V. Behold the Cross of the Lord, fly ye hostile ranks.
R. The Lion of the tribe of Juda, the Root of David, has conquered.
V. May Thy mercies, O Lord, be fulfilled in us.
R. As we have hoped in Thee.
V. Lord, hear my prayer.
R. And let my cry come unto Thee.

Let us pray.

O God, and the Father of our Lord Jesus Christ, we call upon Thy holy name and humbly beseech Thy clemency, that, through the intercession of the ever immaculate Virgin and our Mother Mary, and of the glorious Archangel Saint Michael, Thou wouldst vouchsafe to help us against Satan and all the other unclean spirits that are prowling about the world to the great peril of the human race and the loss of souls. Amen.

His Holiness, Leo XIII., Motu Proprio, September 25, 1888, granted to the faithful who recite the above prayer
AN INDULGENCE OF THREE HUNDRED DAYS, once a day.

ANTIPHON.

Sancte Michael Archangele,
defende nos in praelio,
ut non pereamus
in tremendo judicio.

Holy Archangel Michael,
defend us in battle,
that we may not perish
in the tremendous judgment.

His Holiness, Leo XIII., by a rescript of the S. Congr. of Indulgences, August 19, 1893, granted to the faithful who recite the above antiphon
AN INDULGENCE OF ONE HUNDRED DAYS, once a day.

GABRIEL, THE ARCHANGEL.
NOVENA IN HONOR OF S. GABRIEL THE ARCHANGEL.

The Sovereign Pontiff, Pius IX., by a rescript of the S. Congr. of Indulgences, Nov. 26, 1876, granted to all the faithful who, with contrite hearts, at any time during the year, devoutly make the novena in honor of S. Gabriel the archangel, with any formula of prayer, provided it be approved by competent ecclesiastical authority,
AN INDULGENCE OF THREE HUNDRED DAYS, once a day;
A PLENARY INDULGENCE, during the novena, if, truly penitent, having confessed and communicated, they pray for the intention of the Sovereign Pontiff.

RAPHAEL, THE ARCHANGEL.
NOVENA IN HONOR OF S. RAPHAEL, THE ARCHANGEL.

■ Request ■
Rewrite the part of the prayer text that opens with "V. Behold the" and closes with "fulfilled in us.", putting "prevailed" in place of "conquered".

■ Supplied data ■
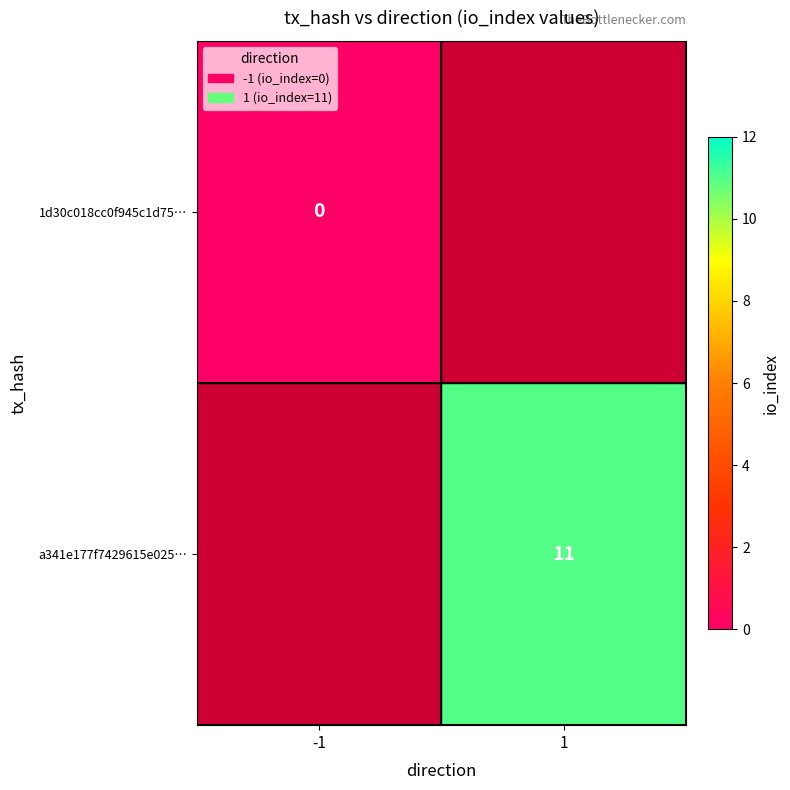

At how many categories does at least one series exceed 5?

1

■ Output of the task ■
V. Behold the Cross of the Lord, fly ye hostile ranks.
R. The Lion of the tribe of Juda, the Root of David, has prevailed.
V. May Thy mercies, O Lord, be fulfilled in us.